DESCRIPTION OF THE TASK
Copy out the full article listing below on aryl sulfonamides as Nav1.7 inhibitors, reproducing every character without change.

STUDY TEXT
Discovery of non-zwitterionic aryl sulfonamides as Nav1.7 inhibitors with efficacy in preclinical behavioral models and translational measures of nociceptive neuron activation

Bioorg Med Chem. 2017 Oct 15;25(20):5490-5505. doi: 10.1016/j.bmc.2017.08.012.

Yong-Jin Wu ¹, Jason Guernon ², Andrea McClure ², Guanglin Luo ², Ramkumar Rajamani ², Alicia Ng ³, Amy Easton ², Amy Newton ², Clotilde Bourin ², Dawn Parker ², Kathleen Mosure ², Omar Barnaby ², Matthew G Soars ², Ronald J Knox ², Michele Matchett ², Rick Pieschl ², James Herrington ², Ping Chen ², D V Sivarao ², Linda J Bristow ², Nicholas A Meanwell ², Joanne Bronson ², Richard Olson ², Lorin A Thompson ², Carolyn Dzierba ²

Affiliations

1 Bristol-Myers Squibb Research and Development, 5 Research Parkway, Wallingford, CT 06492-7660, USA. Electronic address: yong-jin.wu@bms.com.
2 Bristol-Myers Squibb Research and Development, 5 Research Parkway, Wallingford, CT 06492-7660, USA.
3 One Squibb Drive, New Brunswick, NJ 08903, USA.

THE DATA
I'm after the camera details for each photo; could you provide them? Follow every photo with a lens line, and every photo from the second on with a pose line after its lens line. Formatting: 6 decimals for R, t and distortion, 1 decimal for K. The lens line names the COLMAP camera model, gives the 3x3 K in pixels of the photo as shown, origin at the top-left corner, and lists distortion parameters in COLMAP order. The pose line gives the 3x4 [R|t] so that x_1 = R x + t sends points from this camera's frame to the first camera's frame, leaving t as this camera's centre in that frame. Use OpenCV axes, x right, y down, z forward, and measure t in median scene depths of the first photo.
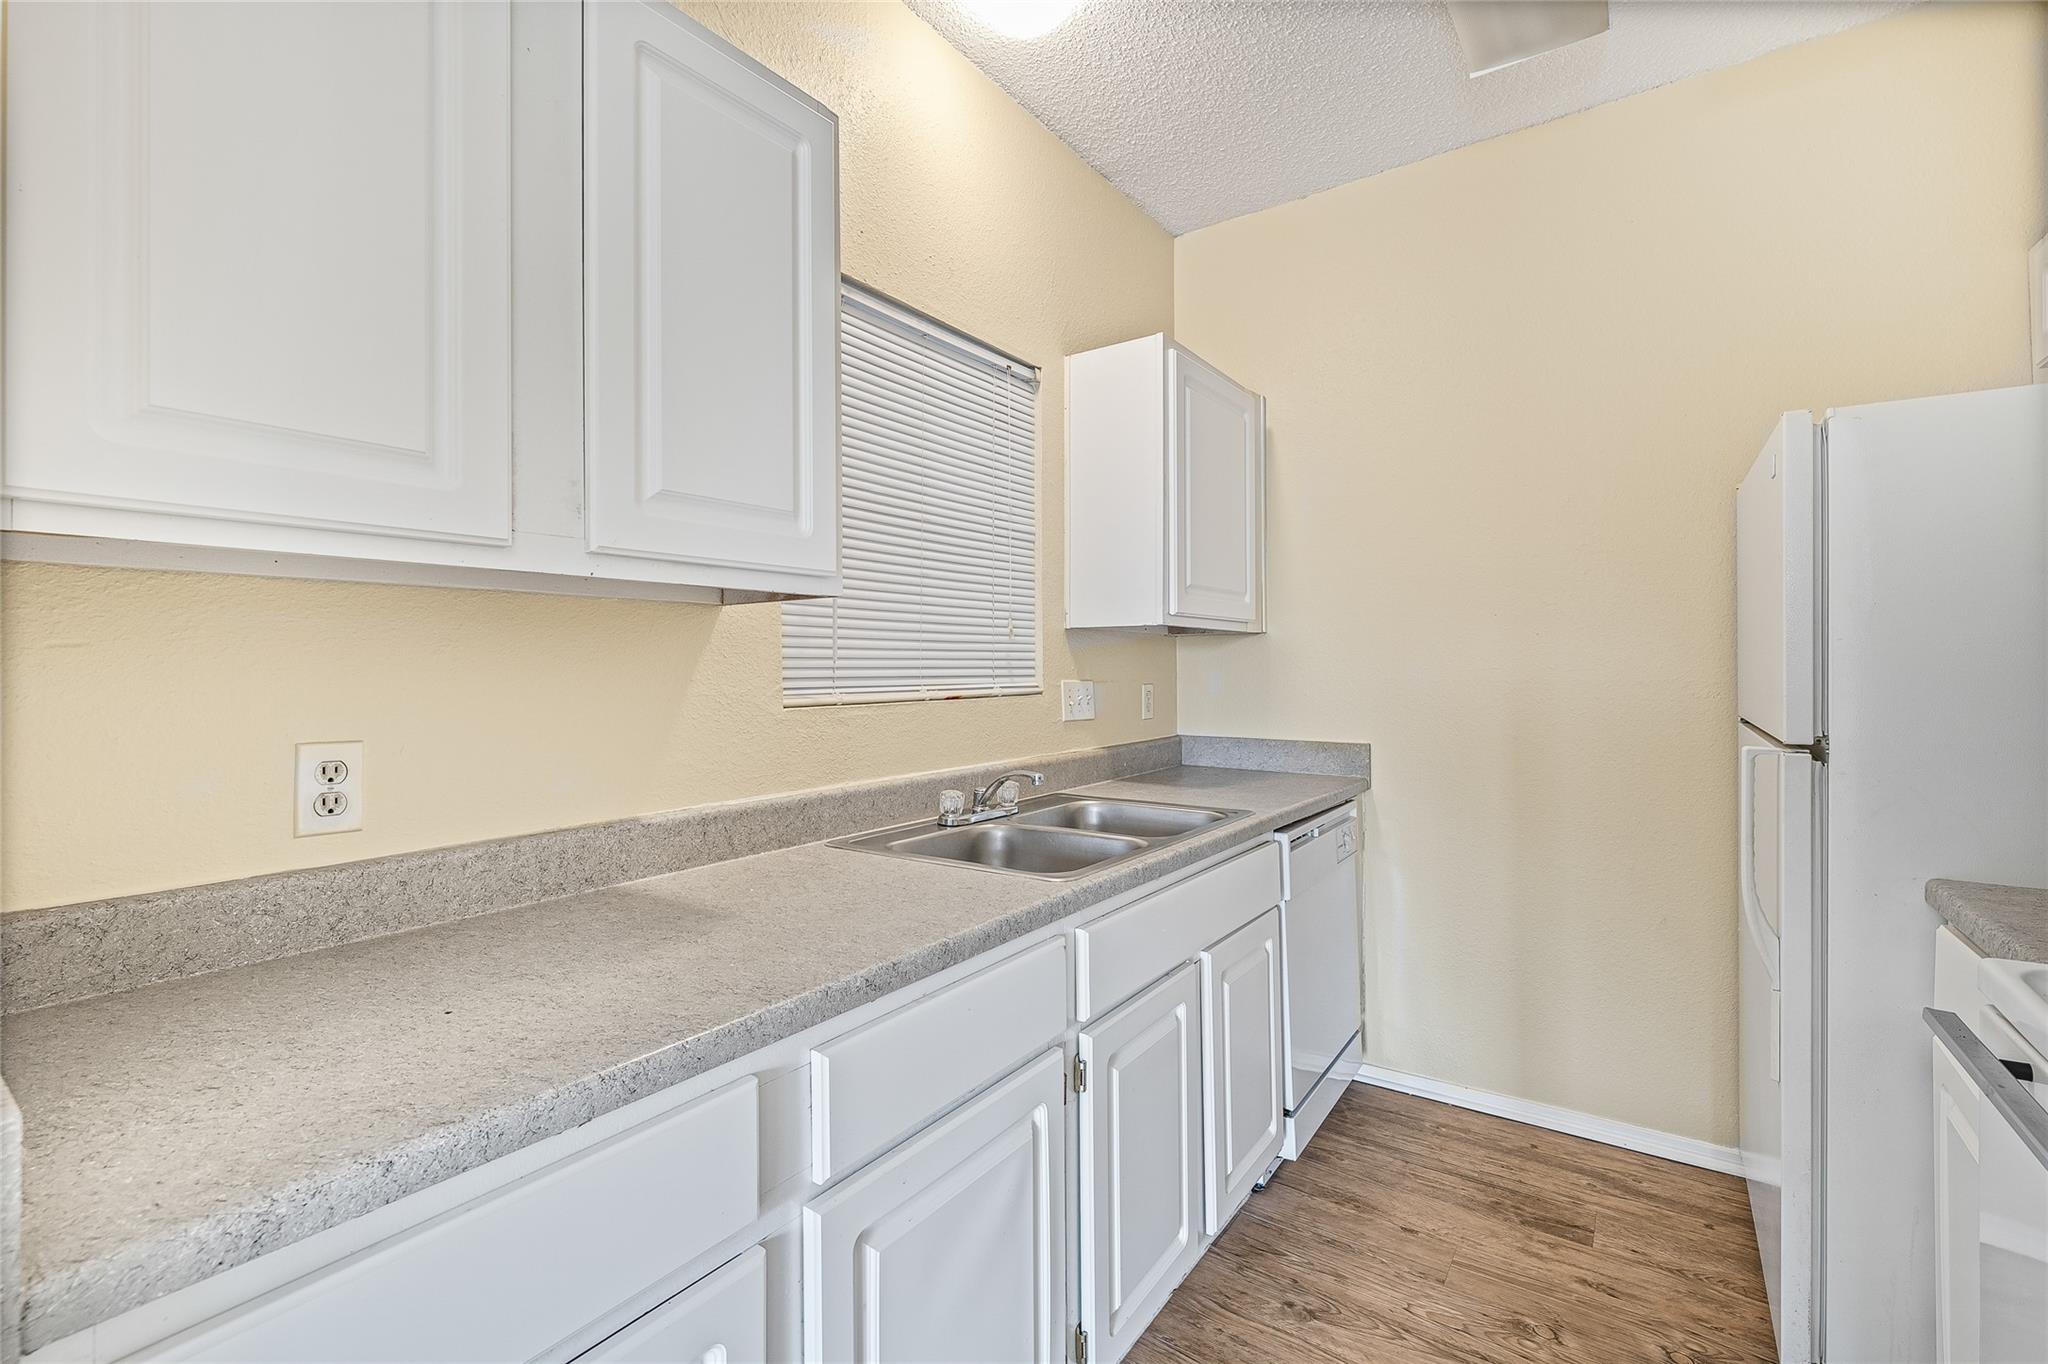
lens RADIAL K [[902.0, 0, 1026.0], [0, 902.0, 667.2], [0, 0, 1]] dist [-0.000031, 0.000337]
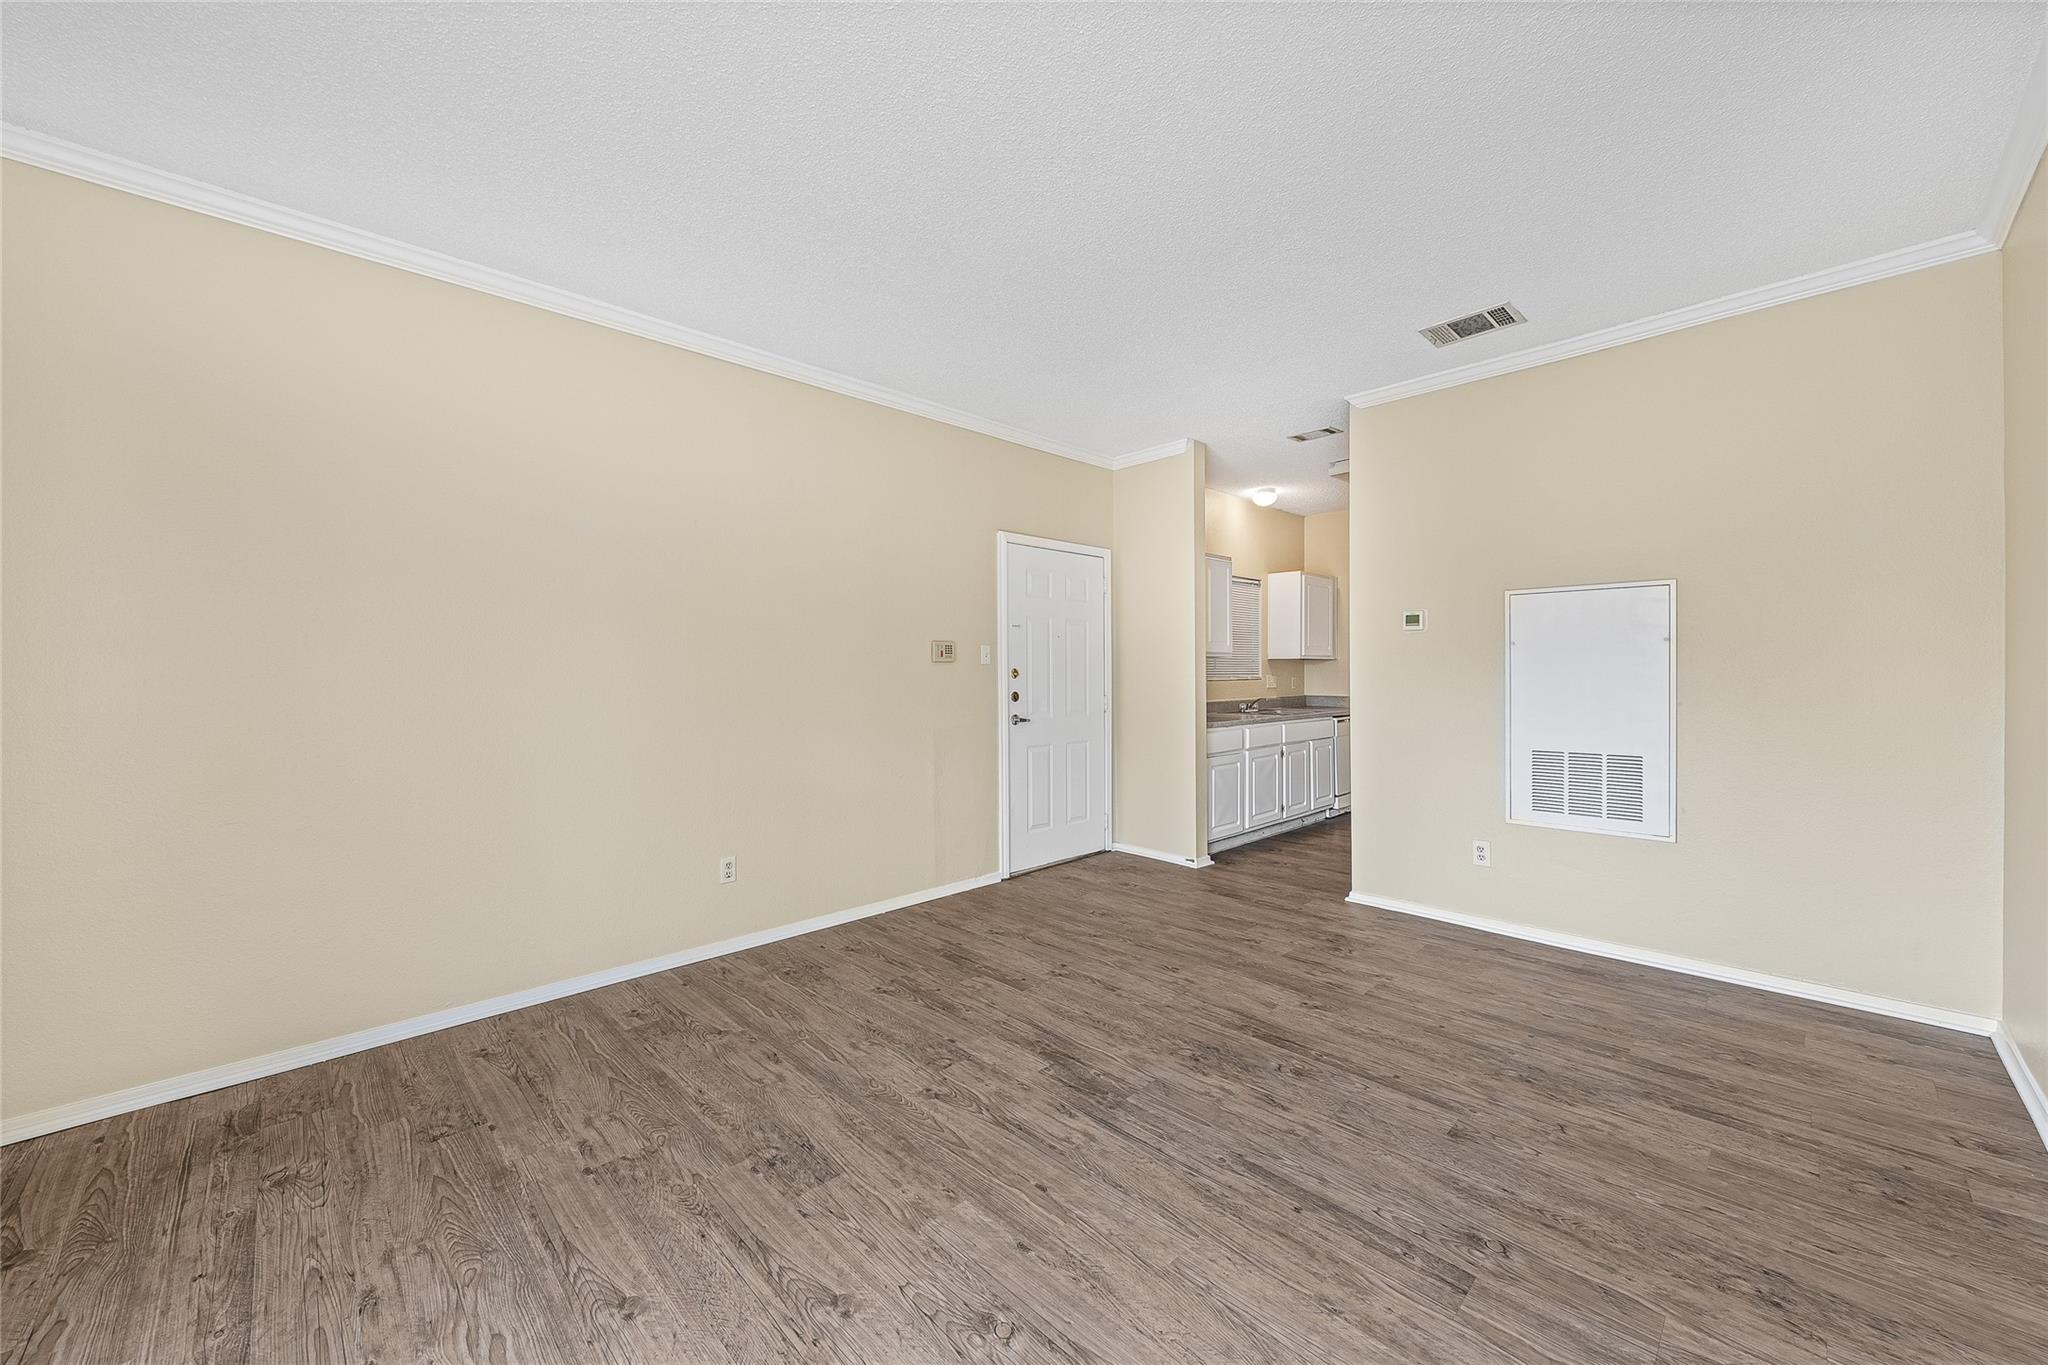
lens RADIAL K [[746.1, 0, 1019.3], [0, 746.1, 678.5], [0, 0, 1]] dist [-0.001902, -0.000322]
pose [[0.979873, 0.003340, -0.199593, -0.257576], [-0.000839, 0.999920, 0.012615, -0.006706], [0.199619, -0.012194, 0.979798, -1.563214]]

COMPLETED TASK
Discovery of non-zwitterionic aryl sulfonamides as Nav1.7 inhibitors with efficacy in preclinical behavioral models and translational measures of nociceptive neuron activation

Bioorg Med Chem. 2017 Oct 15;25(20):5490-5505. doi: 10.1016/j.bmc.2017.08.012.

Yong-Jin Wu ¹, Jason Guernon ², Andrea McClure ², Guanglin Luo ², Ramkumar Rajamani ², Alicia Ng ³, Amy Easton ², Amy Newton ², Clotilde Bourin ², Dawn Parker ², Kathleen Mosure ², Omar Barnaby ², Matthew G Soars ², Ronald J Knox ², Michele Matchett ², Rick Pieschl ², James Herrington ², Ping Chen ², D V Sivarao ², Linda J Bristow ², Nicholas A Meanwell ², Joanne Bronson ², Richard Olson ², Lorin A Thompson ², Carolyn Dzierba ²

Affiliations

1 Bristol-Myers Squibb Research and Development, 5 Research Parkway, Wallingford, CT 06492-7660, USA. Electronic address: yong-jin.wu@bms.com.
2 Bristol-Myers Squibb Research and Development, 5 Research Parkway, Wallingford, CT 06492-7660, USA.
3 One Squibb Drive, New Brunswick, NJ 08903, USA.